Jan Micka

Personal information
- Nationality: Czech Republic
- Born: 15 January 1995 (age 31) Prague, Czech Republic
- Height: 1.83 m (6 ft 0 in)
- Weight: 73 kg (161 lb)

Sport
- Sport: Swimming
- Strokes: Freestyle
- Club: USK Praha
- Coach: Jaroslava Passerova

= Jan Micka =

Czech swimmer

Jan Micka (/cs/; born 15 January 1995 in Prague) is a Czech swimmer, who specialized in long-distance freestyle events. He is a two-time Czech record holder in the 800 and 1500 m freestyle. Micka is a member of the swimming team for USK Praha, and is coached and trained by Jaroslava Passerova.
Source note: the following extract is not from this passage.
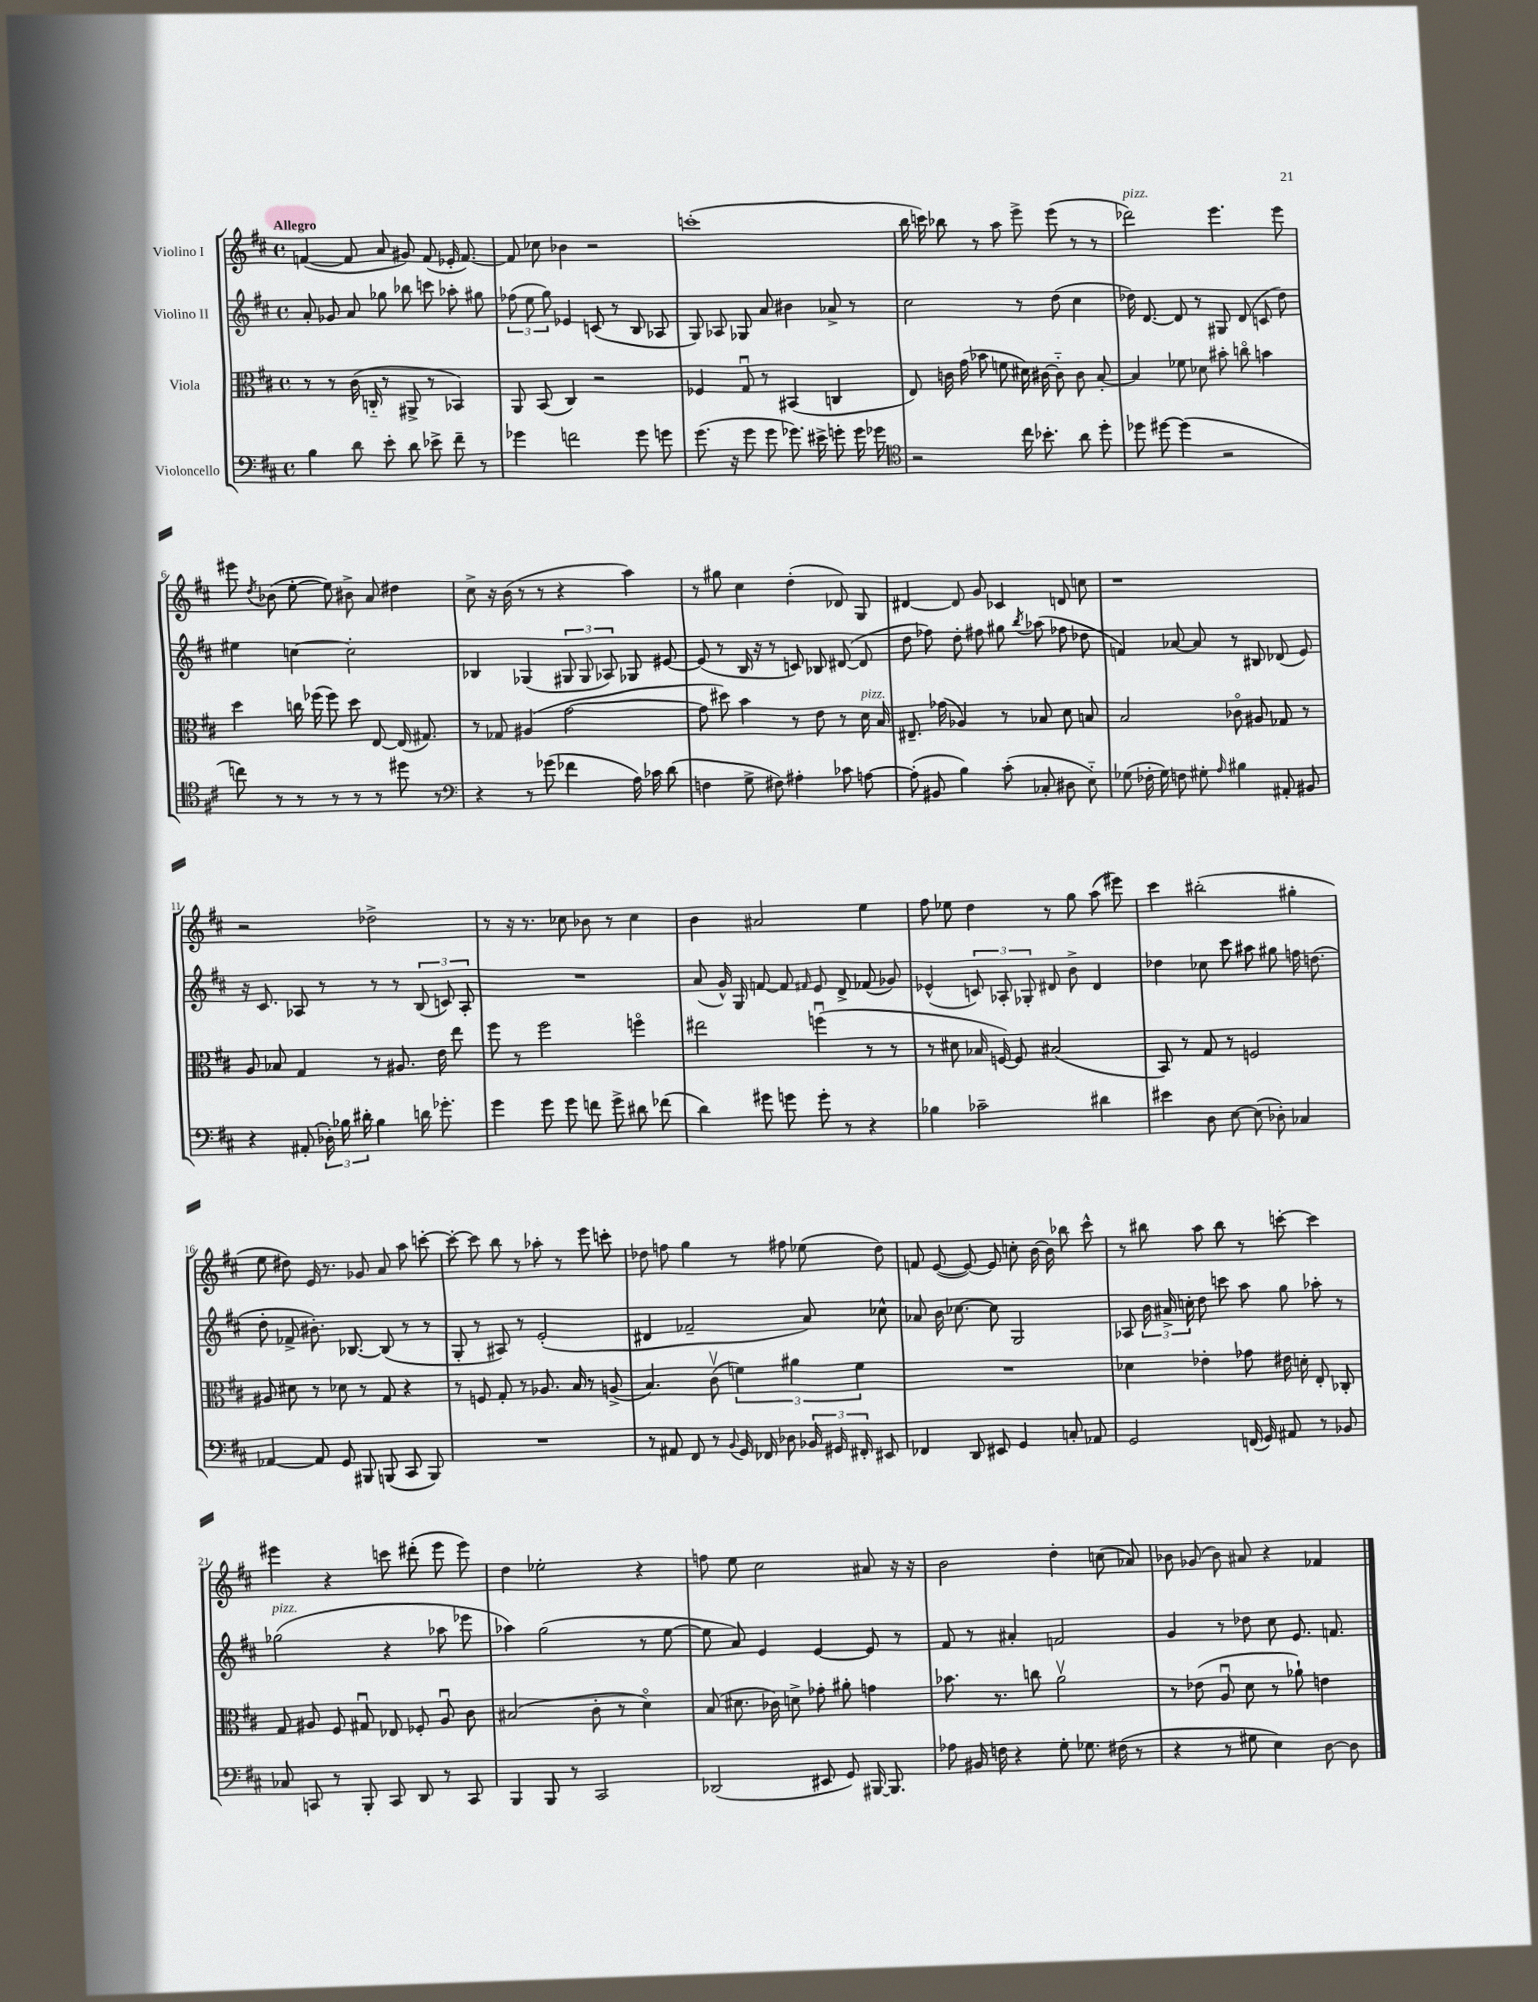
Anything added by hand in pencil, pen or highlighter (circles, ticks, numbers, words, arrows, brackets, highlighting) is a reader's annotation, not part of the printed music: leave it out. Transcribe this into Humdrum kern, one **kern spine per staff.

Micka qualified for the men's 1500 m freestyle, as Czech Republic's youngest swimmer (aged 17), at the 2012 Summer Olympics in London, by eclipsing a FINA B-standard entry time of 15:28.49 from the European Junior Championships in Antwerp, Belgium. He challenged six other swimmers on the first heat, including two-time Olympian Ediz Yıldırımer of Turkey. Micka edged out Iceland's Anton Sveinn McKee to take a second spot by six hundredths of a second (0.06) in 15:29.34. Micka failed to advance into the final, as he placed twenty-fourth overall in the preliminaries.